## Aim of the task
Can you write out the part of the Philadelphia open space passage starting with "The people know" and going on through "healthier, Micale said."?

Along the Central Delaware, there may be a different path to each patch of green.
 
The Public Interest
 
Mami Hara, a principal in the planning and design firm Wallace Roberts & Todd, has been working over the past year and a half with GreenPlan Philadelphia, a cooperative effort of civic groups and 14 municipal agencies to draw up a roadmap for sustainable open space throughout the city. One of the initial steps in the research was visiting neighborhoods to learn what they wanted in terms of city amenities.
 
“Each area was asked what their priorities are. And there was a real focus in the communities on wanting more open space citywide,” Hara said. “They want more trees and better access to the waterfronts – and to make sure whatever open space there is, is well cared for and safe.”
 
The people know what’s good for them. According to Nando Micale, a senior associate at WRT who manages planning and urban design, green space is “a land use that’s needed for the public good in a city. You need to have lands set aside to recreate.” Recent studies have shown that when residents have access to parks and recreation, they are happier and healthier, Micale said.

## Record set
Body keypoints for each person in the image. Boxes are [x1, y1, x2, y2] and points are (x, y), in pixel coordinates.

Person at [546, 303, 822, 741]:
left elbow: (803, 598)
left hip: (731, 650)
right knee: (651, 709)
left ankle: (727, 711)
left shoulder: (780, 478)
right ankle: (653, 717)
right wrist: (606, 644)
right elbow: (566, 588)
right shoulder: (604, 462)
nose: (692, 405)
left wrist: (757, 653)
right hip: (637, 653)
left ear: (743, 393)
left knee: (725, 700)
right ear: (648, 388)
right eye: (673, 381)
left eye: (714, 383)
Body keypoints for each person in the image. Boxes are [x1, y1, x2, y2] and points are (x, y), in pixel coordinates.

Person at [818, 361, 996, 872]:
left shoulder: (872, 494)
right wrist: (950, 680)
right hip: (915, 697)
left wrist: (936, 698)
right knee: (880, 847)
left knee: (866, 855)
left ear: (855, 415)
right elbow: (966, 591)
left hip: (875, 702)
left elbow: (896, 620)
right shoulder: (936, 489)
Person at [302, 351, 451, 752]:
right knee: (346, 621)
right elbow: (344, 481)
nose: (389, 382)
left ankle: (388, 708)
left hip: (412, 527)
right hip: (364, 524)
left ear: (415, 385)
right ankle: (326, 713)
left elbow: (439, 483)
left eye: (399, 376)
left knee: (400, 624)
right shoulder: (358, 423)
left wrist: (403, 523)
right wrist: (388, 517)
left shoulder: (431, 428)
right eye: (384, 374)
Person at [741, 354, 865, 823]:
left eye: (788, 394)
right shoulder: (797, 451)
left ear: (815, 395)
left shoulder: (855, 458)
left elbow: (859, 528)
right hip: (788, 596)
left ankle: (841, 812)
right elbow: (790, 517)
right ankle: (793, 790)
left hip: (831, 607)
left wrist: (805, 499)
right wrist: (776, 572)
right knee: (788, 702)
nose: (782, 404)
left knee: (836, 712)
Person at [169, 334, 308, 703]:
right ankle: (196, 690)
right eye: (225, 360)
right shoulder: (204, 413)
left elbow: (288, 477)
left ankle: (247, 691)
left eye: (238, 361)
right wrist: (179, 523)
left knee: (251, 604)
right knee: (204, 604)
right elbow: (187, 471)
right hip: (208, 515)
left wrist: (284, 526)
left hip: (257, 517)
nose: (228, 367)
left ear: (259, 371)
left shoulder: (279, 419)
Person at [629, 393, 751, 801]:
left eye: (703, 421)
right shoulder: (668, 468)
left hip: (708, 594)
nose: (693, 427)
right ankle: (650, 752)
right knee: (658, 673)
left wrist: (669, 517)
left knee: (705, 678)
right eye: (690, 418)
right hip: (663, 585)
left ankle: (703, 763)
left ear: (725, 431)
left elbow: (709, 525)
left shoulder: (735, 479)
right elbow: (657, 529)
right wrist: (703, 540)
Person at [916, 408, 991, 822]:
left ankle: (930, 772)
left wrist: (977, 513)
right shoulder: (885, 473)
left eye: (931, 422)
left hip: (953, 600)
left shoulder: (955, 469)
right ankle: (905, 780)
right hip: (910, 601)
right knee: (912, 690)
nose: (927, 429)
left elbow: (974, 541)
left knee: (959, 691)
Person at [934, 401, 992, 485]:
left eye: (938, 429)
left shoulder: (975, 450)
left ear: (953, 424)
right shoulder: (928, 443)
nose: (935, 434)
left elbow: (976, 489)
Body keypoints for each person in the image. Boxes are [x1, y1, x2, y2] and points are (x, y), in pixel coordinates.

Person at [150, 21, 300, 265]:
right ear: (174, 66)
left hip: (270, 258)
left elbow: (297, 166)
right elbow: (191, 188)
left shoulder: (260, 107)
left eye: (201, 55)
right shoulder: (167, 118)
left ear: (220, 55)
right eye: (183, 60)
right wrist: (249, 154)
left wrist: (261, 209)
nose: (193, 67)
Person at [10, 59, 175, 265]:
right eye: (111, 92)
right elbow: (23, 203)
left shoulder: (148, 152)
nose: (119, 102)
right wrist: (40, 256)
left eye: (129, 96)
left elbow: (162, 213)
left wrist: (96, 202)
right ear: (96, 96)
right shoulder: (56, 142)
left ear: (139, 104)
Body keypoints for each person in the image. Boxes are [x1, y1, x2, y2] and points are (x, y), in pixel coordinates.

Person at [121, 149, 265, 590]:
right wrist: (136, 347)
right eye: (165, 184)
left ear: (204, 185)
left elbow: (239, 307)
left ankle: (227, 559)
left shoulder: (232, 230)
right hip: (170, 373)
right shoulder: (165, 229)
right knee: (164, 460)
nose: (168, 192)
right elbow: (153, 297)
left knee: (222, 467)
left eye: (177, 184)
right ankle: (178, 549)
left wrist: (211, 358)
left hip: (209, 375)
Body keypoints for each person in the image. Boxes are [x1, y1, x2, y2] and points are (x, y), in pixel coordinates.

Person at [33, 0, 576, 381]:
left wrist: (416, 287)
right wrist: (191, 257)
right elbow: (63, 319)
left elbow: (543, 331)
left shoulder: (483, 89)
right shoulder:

## Result of this task
The people know what’s good for them. According to Nando Micale, a senior associate at WRT who manages planning and urban design, green space is “a land use that’s needed for the public good in a city. You need to have lands set aside to recreate.” Recent studies have shown that when residents have access to parks and recreation, they are happier and healthier, Micale said.